Partijen verschillen, ten slotte, over de kosten van rechtskundige bijstand. Ten aanzien van deze kosten overweegt het hof allereerst dat aanspraak wordt gemaakt op vergoeding van de door de voorgangers van de huidige advocaat van [appellante] gemaakte kosten. De rechtbank heeft deze vordering afgewezen en daartegen is geen grief gericht, zodat die beslissing in appel niet ter discussie staat.

2.32
[geïntimeerden] hebben bezwaar gemaakt tegen het door de advocaat van [appellante] in rekening gebrachte uurtarief en tegen het aantal uren. Zij hebben er op gewezen dat doordat het dossier is overgenomen extra tijd aan de zaak is besteed en dat tijd in rekening is gebracht die verband houdt met het voorbereiden van de procedure. Het hof volgt [geïntimeerden] niet in hun betoog ten aanzien van de extra tijd. Nu geen rekening wordt gehouden met de door de eerdere rechtsbijstandsverleners bestede tijd, is van ten laste van [geïntimeerden] komend dubbel werk geen sprake. Het hof volgt [geïntimeerden] wel voor wat betreft de hoogte van het tarief. [appellante] heeft aangegeven dat haar advocaat een specialistentarief in rekening mag brengen. Het hof ziet noch in de omvang van de tijdsbesteding noch in de wijze waarop de vordering van [appellante] en de diverse schadeposten (in en buiten rechte) zijn onderbouwd een rechtvaardiging voor de toepassing van een specialistentarief. Dat betekent dat de toeslag voor de specialisatie (25%) dient te worden geëcarteerd. Uitgaande van een tarief zonder opslag voor specialisatie acht het hof de buiten rechte bestede tijd gelet op het karakter van de zaak niet onredelijk.

2.33
Een volgend geschilpunt is of ook van de buitengerechtelijke kosten slechts 60% voor vergoeding in aanmerking komt, zoals [geïntimeerden] menen, maar [appellante] betwist.
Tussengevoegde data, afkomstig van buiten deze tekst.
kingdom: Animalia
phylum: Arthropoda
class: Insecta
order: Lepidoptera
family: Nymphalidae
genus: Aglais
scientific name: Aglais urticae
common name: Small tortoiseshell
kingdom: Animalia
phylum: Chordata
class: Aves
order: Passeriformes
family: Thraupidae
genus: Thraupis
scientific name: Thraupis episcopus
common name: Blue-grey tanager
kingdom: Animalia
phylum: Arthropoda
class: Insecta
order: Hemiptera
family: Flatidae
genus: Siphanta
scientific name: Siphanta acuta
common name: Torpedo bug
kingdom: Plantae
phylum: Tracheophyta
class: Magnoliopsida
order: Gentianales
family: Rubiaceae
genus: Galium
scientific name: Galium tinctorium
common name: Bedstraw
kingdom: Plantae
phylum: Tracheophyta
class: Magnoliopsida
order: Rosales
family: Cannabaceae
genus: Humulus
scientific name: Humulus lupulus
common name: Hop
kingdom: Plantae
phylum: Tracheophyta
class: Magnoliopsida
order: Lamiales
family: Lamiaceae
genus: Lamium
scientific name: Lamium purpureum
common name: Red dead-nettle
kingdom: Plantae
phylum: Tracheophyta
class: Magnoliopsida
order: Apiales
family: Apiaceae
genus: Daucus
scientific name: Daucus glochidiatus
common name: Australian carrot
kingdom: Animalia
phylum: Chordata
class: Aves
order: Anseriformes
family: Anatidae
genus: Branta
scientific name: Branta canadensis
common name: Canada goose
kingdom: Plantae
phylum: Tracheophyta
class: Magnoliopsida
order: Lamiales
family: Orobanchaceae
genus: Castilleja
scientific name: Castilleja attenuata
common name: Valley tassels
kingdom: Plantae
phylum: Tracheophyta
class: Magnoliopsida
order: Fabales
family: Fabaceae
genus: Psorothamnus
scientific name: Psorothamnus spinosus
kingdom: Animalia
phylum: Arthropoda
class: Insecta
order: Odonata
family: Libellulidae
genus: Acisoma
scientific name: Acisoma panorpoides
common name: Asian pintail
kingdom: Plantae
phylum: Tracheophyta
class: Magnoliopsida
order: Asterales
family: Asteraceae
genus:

In een situatie waarin de benadeelde vanwege eigen schuld geen aanspraak heeft op vergoeding van de gehele schade wordt de verplichting de in artikel 6:96 lid 2 BW bedoelde kosten te vergoeden in beginsel (tenzij de billijkheidscorrectie van het slot van artikel 6:101 lid 1 BW anders meebrengt) in dezelfde mate verminderd (vgl. Hoge Raad 21 september 2007, ECLI:NL:2007:BA7624). Die situatie doet zich hier niet voor, nu van eigen schuld bij [appellante] geen sprake is. Dat [geïntimeerden] gehouden zijn de gehele door hun onzorgvuldig handelen/nalaten ontstane schade te vergoeden en dat [appellante] zelf - anders dan in een situatie van eigen schuld - niet heeft bijgedragen aan het ontstaan van die schade, staat niet ter discussie. De beperking van de vergoedingsplicht van de schade tot 60% is het gevolg van de onzekerheid over de (na de vaststelling van de aansprakelijkheid te beantwoorden) vraag naar het verband tussen de fout en de schade. De kosten die verband houden met het beantwoorden van die vraag vallen onder het bereik van artikel 6:96 lid 2 sub b BW en komen in beginsel (als aan de dubbele redelijkheidstoets is voldaan) voor volledige vergoeding in aanmerking indien en voor zover nog causaal verband bestaat tussen deze kosten en de door [geïntimeerden] gemaakte fout (vgl. Hoge Raad 11 juli 2003, ECLI:NL:HR:2003:AF7423). Naar het oordeel van het hof is in dit geval aan de eis van causaal verband voldaan.